'Four Britons killed' in Canada seaplane crash

Foreign Office 'urgently working' with Canadian authorities


Four Britons Among Six Dead in Canada Plane Crash

Four Britons died when a seaplane crashed during a sightseeing trip in Canada, according to reports.

The Foreign Office is "urgently working" with Canadian authorities to establish whether Britons were among the six people who died in the crash.

Five passengers and a pilot were killed when the Beaver seaplane they were travelling in crashed in woodland in the Les Bergeronnes area, in the Quebec province.

A picture on the Transportation Safety Board of Canada's website shows the red and white aircraft crashed into a rock edge next to thick woodland.

The plane, operated by Air Saguenay, took off from Lac Long in Tadoussac on a routine sightseeing flight before crashing on Sunday afternoon.

An Air Saguenay official told AP the flight was supposed to last 20 minutes and flying conditions at the time were "excellent".

Le Journal de Quebec reported that the plane crashed into a mountainside 20km (12 miles) from Tadoussac where the tourists were staying, and the impact was so violent nobody could have survived.

The newspaper named the pilot as Romain Desrosiers and one of the passengers as Emilie Delaitre, a French woman from the Cote d'Azur.

The newspaper said the four other passengers were British and may have rented a car with an Ontario number plate to drive to the Cote-Nord region.

There were conflicting reports about whether the plane had made a distress call prior to the crash.

The crash site was located by Canadian forces who flew over the search area.

Although the weather was good when the flight took place, cloud and rain significantly affected efforts to access the steep and densely wooded area.

Police said the bodies of all six people had been found, while investigators from the Transportation Safety Board of Canada were sent to the scene.

The bodies are expected to be moved today and taken to Montreal for forensic tests.

Le Soleil reported the tourists bought tickets through Aviation du Fjord which had worked with Air Saguenay for three years.

The seaplane was reportedly a De Havilland DHC-2 Beaver, built between 1950-1960, which was being flown by an experienced pilot who had worked for Air Saguenay for more than a decade.

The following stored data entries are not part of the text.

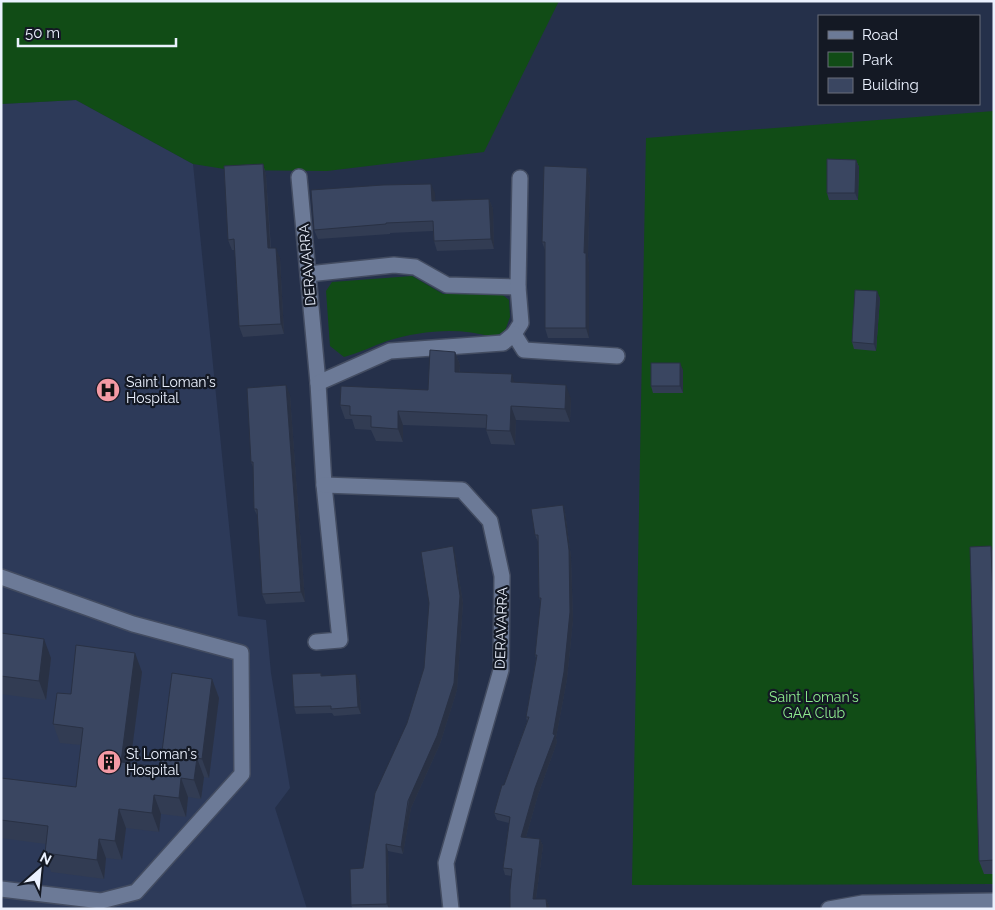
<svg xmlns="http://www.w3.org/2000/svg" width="995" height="910" font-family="Raleway,sans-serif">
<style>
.built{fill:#2d3a59}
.green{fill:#114c16}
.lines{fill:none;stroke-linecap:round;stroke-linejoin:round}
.minor-casing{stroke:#434c61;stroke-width:18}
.minor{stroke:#6c7a97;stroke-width:15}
.wall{fill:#323c53}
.shaded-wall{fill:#293144}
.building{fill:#3a4661;stroke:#293144}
.labels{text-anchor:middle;stroke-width:4.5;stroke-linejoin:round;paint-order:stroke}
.street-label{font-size:14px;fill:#ebf1fe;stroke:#141924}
.poi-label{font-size:14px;fill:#ebf1fe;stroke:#141924;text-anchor:start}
.park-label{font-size:14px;fill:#8eeb8f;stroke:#141924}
</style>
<rect width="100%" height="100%" fill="#25304a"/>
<path class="built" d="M76,100L193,164L238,616L266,620L271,673L290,788L275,808L307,909H1V104Z"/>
<g class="green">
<path d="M1,1H559L484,152L327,171L231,170L193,164L76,100L1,104Z"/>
<path d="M994,111V884L632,885L646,138Z"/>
<path d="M412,276L443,294L499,292L509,300L510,317L505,331L493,337C459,327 422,330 387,341C373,346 359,353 344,357L330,346L326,291L332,282Z"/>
</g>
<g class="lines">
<g class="minor-casing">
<g id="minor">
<path d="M299,177L318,383L324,485L340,640L316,642"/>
<path d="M308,274L394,265L415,267L447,285L518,287"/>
<path d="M514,334L521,323L518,287L520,178"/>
<path d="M318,383L390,351L503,343L514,334L524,350L617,356"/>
<path d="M324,485L462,490L490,521L502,576L501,670L446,863L451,909"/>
<path d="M1,577L133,624L241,653L242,774L136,892L101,901L1,889"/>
<path d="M829,909L863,903L994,901"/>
</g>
</g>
<use href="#minor" class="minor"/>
</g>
<g class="wall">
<path d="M856,160L859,167L858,200H829L827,193Z"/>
<path d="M263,164L266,175L271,248L280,258L284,334L243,337L239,326L235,250H232L228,240Z"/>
<path d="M587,168L590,178L588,258L589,263V338H548L545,328V250L542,242Z"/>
<path d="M435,193V201L489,199L493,209L494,249L437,251L434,241L433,231L390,233V234L318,239L314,230Z"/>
<path d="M880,298L876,351L854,349L852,342Z"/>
<path d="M455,352L460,365V372L515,383L571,399L570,422L516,420L515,445L491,444L486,430L487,428L403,425V442L376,441L371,430L355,429L352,419H345L340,405L428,390Z"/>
<path d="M683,370V393H653L651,386Z"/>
<path d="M290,395L305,602L266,604L262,594L258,517L254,509L253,467L251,462Z"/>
<path d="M563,505L565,512L571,557L573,620L567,679L556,738L557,742L538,795L526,837L540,839L543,846L536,899H546L549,906V909H510L512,876L505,875L503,868L509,823L497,820L494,813L527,721L526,717L536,658L535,655L541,602L539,598L538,542L535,535Z"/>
<path d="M994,553V874H984L979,861Z"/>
<path d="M455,554L463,603L457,690L440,744L411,808L403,854L388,851L390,909H353L351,905L363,868L424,668Z"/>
<path d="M1,633L51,658L46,700L1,694Z"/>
<path d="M142,672L130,764L160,767L212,679L219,698L209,778L204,777L201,799L188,797L186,817L161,814L159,832L126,828L122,860L106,858L104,879L51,872L45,853L46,844L1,838V778L76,787L81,745L60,743L53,724L71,694Z"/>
<path d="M321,673L322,676L359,681L361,714L334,716L332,713L296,714L294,707Z"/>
</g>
<g class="shaded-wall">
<path d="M856,160L859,167L858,200L855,193Z"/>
<path d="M263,164L266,175L271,259L268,248Z"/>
<path d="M587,168L590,178L588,258L589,263V338L586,328L584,253Z"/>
<path d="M431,184L435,193L436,211L432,201Z"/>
<path d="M489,199L493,209L494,249L491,239Z"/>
<path d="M276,248L280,258L284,334L281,324Z"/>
<path d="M877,291L880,298L876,351L874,344Z"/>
<path d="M455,352L460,365L459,385L455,372Z"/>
<path d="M680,363L683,370V393L680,386Z"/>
<path d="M512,374L516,388L511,382Z"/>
<path d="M286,385L290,395L305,602L301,592Z"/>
<path d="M566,385L571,399L570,422L565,409Z"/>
<path d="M511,406L516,420L515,445L510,431Z"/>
<path d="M398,411L403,425V442L398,429Z"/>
<path d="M563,505L565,512L571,557L573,620L567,679L556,738L557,742L538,795L524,844L521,837L535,788L553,734Z"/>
<path d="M453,546L455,554L463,603L457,690L440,744L411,808L403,854L401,847Z"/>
<path d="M991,546L994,553V630Z"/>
<path d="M44,639L51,658L46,700L39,681Z"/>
<path d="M135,653L142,672L128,781L121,762Z"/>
<path d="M356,674L359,681L361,714L358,707Z"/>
<path d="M212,679L219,698L209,778L202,759Z"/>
<path d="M197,758L204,777L201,799L194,780Z"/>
<path d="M181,778L188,797L186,817L179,798Z"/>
<path d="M154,795L161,814L159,832L152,813Z"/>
<path d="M119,809L126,828L122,860L115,841Z"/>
<path d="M99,839L106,858L104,879L97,860Z"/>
<path d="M540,839L543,846L535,906L533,899Z"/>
<path d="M386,844L388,851L390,909H389L387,904Z"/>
<path d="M546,899L549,906V909H547Z"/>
</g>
<g class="building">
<path d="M827,159L856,160L855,193H827Z"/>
<path d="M263,164L268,248H276L281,324L239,326L234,239L228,240L224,166Z"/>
<path d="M544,166L587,168L584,253H586V328H545V242H542Z"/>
<path d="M431,184L432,201L489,199L491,239L434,241L433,221L386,223V224L314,230L311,190L383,185Z"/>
<path d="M855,290L877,291L874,344L852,342Z"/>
<path d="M430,350L455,352V372L512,374L511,382L566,385L565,409L511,406L510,431L486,430L487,415L398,411V429L371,427V416L350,415V406L340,405L341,386L428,390Z"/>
<rect x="651" y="363" width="29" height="23"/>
<path d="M286,385L301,592L262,594L257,509H254L253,462H251L247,388Z"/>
<path d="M563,505L569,550L570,612L564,672L553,734L555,735L535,788L521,837L540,839L533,899H546L547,909H510V890L512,869L503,868L510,817L494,813L502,785H504L529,717H526L537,655H535L541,598H539L538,535H535L531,509Z"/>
<path d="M453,546L460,596L454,683L437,736L408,801L401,847L386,844L387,904L351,905L350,869L363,868L375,793L407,723L424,668L429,603L421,552Z"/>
<path d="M991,546L994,630V860L979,861L970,547Z"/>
<path d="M1,633L44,639L39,681L1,676Z"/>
<path d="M76,645L135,653L121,762L160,767L172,673L212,679L202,759L197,758L194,780L181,778L179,798L154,795L152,813L119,809L115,841L99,839L97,860L45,853L48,826L1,820V778L76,787L83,728L53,724L57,693L71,694Z"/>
<path d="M321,673V676L356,674L358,707L331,709V706L294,707L292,674Z"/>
</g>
<defs>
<g id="hospital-disc" transform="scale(1.25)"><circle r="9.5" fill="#f49aa4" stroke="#141924"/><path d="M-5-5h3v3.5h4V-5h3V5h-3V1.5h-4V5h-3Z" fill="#111"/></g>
<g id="building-disc" transform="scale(1.25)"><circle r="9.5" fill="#f49aa4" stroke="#141924"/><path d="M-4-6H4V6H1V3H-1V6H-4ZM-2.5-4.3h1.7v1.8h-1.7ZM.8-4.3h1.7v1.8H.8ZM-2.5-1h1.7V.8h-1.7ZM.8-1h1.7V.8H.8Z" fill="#111"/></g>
</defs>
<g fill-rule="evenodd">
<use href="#hospital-disc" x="108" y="390"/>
<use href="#building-disc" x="109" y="762"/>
</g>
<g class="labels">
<g class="street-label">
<text transform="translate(307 265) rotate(-95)" y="5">DERAVARRA</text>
<text transform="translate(501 628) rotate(-88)" y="5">DERAVARRA</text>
</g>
<g class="poi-label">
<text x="126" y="387">Saint Loman's<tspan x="126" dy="16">Hospital</tspan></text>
<text x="126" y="759">St Loman's<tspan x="126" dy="16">Hospital</tspan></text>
</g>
<g class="park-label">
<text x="814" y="702">Saint Loman's<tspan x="814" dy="16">GAA Club</tspan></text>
</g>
</g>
<rect width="995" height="910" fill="none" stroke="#ebf1fe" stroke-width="5"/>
<rect x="818" y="15" width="162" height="90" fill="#141924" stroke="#6a6f7b"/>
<rect x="828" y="31" width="25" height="8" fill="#6c7a97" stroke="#6a6f7b"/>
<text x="862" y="40" font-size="15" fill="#ebf1fe">Road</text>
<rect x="828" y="52" width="25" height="15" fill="#114c16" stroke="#6a6f7b"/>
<text x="862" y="65" font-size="15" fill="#ebf1fe">Park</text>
<rect x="828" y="78" width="25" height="15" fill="#3a4661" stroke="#6a6f7b"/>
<text x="862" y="90" font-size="15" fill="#ebf1fe">Building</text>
<g transform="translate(40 870) rotate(27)" stroke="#141924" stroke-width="4" paint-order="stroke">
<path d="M0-4L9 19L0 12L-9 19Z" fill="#ebf1fe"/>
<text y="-8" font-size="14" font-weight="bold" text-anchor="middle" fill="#ebf1fe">N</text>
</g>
<path d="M18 38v8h158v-8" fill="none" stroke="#ebf1fe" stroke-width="2.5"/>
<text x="25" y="38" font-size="15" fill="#ebf1fe" stroke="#141924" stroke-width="4" paint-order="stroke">50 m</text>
</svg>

The firm said the aircraft was well maintained.

A spokesman for the Foreign Office said: "Following a plane crash in Les Bergeronnes, Canada, we are urgently working with local authorities to establish the identity of those on board."

According to reports, Air Saguenay upgraded its security system after the same kind of seaplane, a De Havilland DHC-2 Beaver, crashed into a mountain in bad weather killing four of the six people on board.

An investigation by the Transportation Safety Board of Canada into the 2010 tragedy found that poor weather conditions hampered visibility and was responsible for the crash.

It also concluded that a lack of training on pilot decision-making for air taxi operators "exposes pilots and passengers to increased risk when flying in adverse weather conditions".

The inquiry also found that it took the company's main operating base at Lac Sebastien three hours and 40 minutes to alert the Joint Rescue Co-ordination Centre to the fact the plane had been delayed, whereas they should have been notified after just an hour.

This delayed search and rescue efforts.